▶ _Work instruction_:
Exactly as written, output each of the lines below, with no images.

▶ _Extracted entries_:
-- Opening Marker --
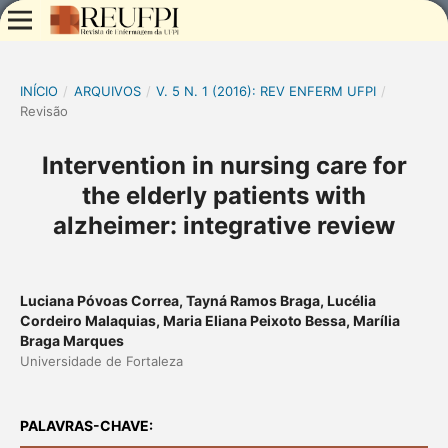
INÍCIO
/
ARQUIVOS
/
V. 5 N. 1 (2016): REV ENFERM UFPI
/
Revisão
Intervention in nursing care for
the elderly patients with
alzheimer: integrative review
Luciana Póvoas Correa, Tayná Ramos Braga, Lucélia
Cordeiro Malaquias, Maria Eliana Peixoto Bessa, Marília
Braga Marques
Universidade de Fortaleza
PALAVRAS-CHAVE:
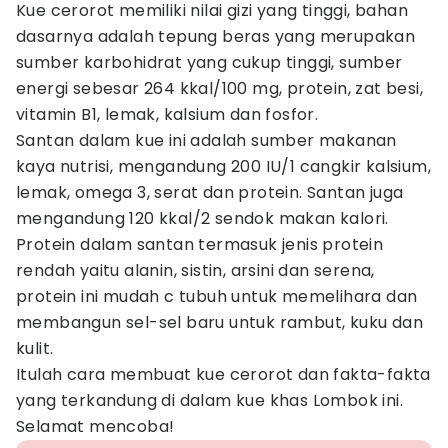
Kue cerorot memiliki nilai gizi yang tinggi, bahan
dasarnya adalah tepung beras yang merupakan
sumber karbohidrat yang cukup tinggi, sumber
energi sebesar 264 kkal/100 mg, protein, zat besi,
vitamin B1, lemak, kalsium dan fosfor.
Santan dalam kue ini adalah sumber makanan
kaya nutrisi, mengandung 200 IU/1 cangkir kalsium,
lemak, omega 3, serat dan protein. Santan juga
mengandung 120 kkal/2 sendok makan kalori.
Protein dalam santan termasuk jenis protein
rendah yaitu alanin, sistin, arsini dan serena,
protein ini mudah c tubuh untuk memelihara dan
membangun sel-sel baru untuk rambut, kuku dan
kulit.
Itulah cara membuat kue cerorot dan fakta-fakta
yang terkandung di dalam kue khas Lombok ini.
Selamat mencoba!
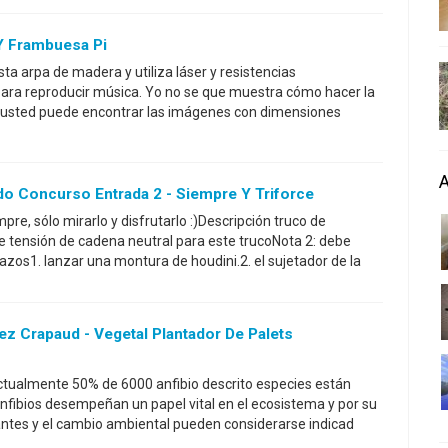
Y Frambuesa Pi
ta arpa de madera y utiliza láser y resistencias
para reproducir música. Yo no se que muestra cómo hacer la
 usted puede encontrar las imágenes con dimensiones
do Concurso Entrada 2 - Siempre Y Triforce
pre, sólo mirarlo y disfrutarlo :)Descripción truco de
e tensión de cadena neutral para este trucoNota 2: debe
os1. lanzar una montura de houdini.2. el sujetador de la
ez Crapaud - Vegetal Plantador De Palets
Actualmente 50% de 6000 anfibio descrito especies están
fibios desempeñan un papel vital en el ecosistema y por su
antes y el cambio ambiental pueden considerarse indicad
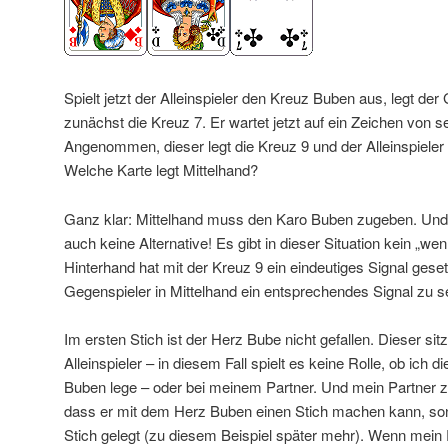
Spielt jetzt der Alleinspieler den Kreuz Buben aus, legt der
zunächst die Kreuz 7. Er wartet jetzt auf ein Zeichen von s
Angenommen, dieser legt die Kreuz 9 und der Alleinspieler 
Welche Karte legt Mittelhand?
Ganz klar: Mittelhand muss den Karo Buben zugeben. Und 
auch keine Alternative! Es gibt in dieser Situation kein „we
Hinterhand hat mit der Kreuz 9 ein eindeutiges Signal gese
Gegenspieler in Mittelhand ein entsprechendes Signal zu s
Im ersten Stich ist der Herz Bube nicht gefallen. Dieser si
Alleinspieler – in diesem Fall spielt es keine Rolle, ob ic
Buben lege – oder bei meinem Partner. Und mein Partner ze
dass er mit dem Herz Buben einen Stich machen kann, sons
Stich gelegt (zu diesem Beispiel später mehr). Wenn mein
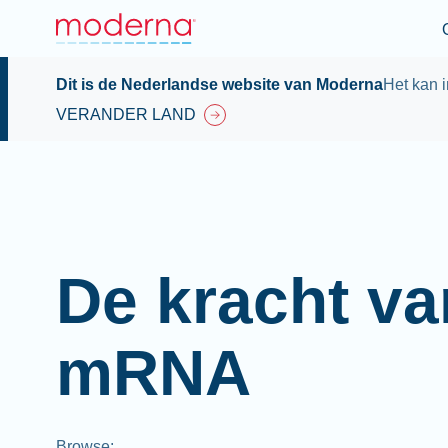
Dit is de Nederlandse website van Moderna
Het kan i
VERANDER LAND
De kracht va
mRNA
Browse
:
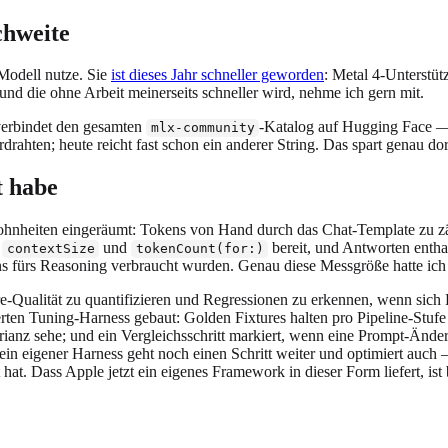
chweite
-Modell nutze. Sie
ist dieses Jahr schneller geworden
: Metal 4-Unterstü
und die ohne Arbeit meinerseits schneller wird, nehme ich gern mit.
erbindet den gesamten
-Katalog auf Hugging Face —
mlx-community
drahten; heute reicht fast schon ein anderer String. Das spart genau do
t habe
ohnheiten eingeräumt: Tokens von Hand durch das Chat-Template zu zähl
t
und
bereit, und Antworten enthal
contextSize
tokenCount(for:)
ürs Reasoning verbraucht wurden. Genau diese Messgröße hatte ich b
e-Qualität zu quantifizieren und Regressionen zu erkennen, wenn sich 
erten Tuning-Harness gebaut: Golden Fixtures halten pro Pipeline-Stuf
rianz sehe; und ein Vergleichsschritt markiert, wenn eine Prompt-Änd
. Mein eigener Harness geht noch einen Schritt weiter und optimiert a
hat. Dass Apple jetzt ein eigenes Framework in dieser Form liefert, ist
-- Closing Marker --
▶ _Finished exercise_:
INÍCIO
/
ARQUIVOS
/
V. 5 N. 1 (2016): REV ENFERM UFPI
/
Revisão
Intervention in nursing care for
the elderly patients with
alzheimer: integrative review
Luciana Póvoas Correa, Tayná Ramos Braga, Lucélia
Cordeiro Malaquias, Maria Eliana Peixoto Bessa, Marília
Braga Marques
Universidade de Fortaleza
PALAVRAS-CHAVE:
Kue cerorot memiliki nilai gizi yang tinggi, bahan
dasarnya adalah tepung beras yang merupakan
sumber karbohidrat yang cukup tinggi, sumber
energi sebesar 264 kkal/100 mg, protein, zat besi,
vitamin B1, lemak, kalsium dan fosfor.
Santan dalam kue ini adalah sumber makanan
kaya nutrisi, mengandung 200 IU/1 cangkir kalsium,
lemak, omega 3, serat dan protein. Santan juga
mengandung 120 kkal/2 sendok makan kalori.
Protein dalam santan termasuk jenis protein
rendah yaitu alanin, sistin, arsini dan serena,
protein ini mudah c tubuh untuk memelihara dan
membangun sel-sel baru untuk rambut, kuku dan
kulit.
Itulah cara membuat kue cerorot dan fakta-fakta
yang terkandung di dalam kue khas Lombok ini.
Selamat mencoba!
Y Frambuesa Pi
ta arpa de madera y utiliza láser y resistencias
para reproducir música. Yo no se que muestra cómo hacer la
 usted puede encontrar las imágenes con dimensiones
do Concurso Entrada 2 - Siempre Y Triforce
pre, sólo mirarlo y disfrutarlo :)Descripción truco de
e tensión de cadena neutral para este trucoNota 2: debe
os1. lanzar una montura de houdini.2. el sujetador de la
ez Crapaud - Vegetal Plantador De Palets
Actualmente 50% de 6000 anfibio descrito especies están
fibios desempeñan un papel vital en el ecosistema y por su
antes y el cambio ambiental pueden considerarse indicad
Spielt jetzt der Alleinspieler den Kreuz Buben aus, legt der
zunächst die Kreuz 7. Er wartet jetzt auf ein Zeichen von s
Angenommen, dieser legt die Kreuz 9 und der Alleinspieler 
Welche Karte legt Mittelhand?
Ganz klar: Mittelhand muss den Karo Buben zugeben. Und 
auch keine Alternative! Es gibt in dieser Situation kein „we
Hinterhand hat mit der Kreuz 9 ein eindeutiges Signal gese
Gegenspieler in Mittelhand ein entsprechendes Signal zu s
Im ersten Stich ist der Herz Bube nicht gefallen. Dieser si
Alleinspieler – in diesem Fall spielt es keine Rolle, ob ic
Buben lege – oder bei meinem Partner. Und mein Partner ze
dass er mit dem Herz Buben einen Stich machen kann, sons
Stich gelegt (zu diesem Beispiel später mehr). Wenn mein
Dit is de Nederlandse website van Moderna
Het kan i
VERANDER LAND
De kracht va
mRNA
Browse
:
chweite
-Modell nutze. Sie
ist dieses Jahr schneller geworden
: Metal 4-Unterstü
und die ohne Arbeit meinerseits schneller wird, nehme ich gern mit.
erbindet den gesamten
-Katalog auf Hugging Face —
mlx-community
drahten; heute reicht fast schon ein anderer String. Das spart genau do
t habe
ohnheiten eingeräumt: Tokens von Hand durch das Chat-Template zu zähl
t
und
bereit, und Antworten enthal
contextSize
tokenCount(for:)
ürs Reasoning verbraucht wurden. Genau diese Messgröße hatte ich b
e-Qualität zu quantifizieren und Regressionen zu erkennen, wenn sich 
erten Tuning-Harness gebaut: Golden Fixtures halten pro Pipeline-Stuf
rianz sehe; und ein Vergleichsschritt markiert, wenn eine Prompt-Änd
. Mein eigener Harness geht noch einen Schritt weiter und optimiert a
hat. Dass Apple jetzt ein eigenes Framework in dieser Form liefert, ist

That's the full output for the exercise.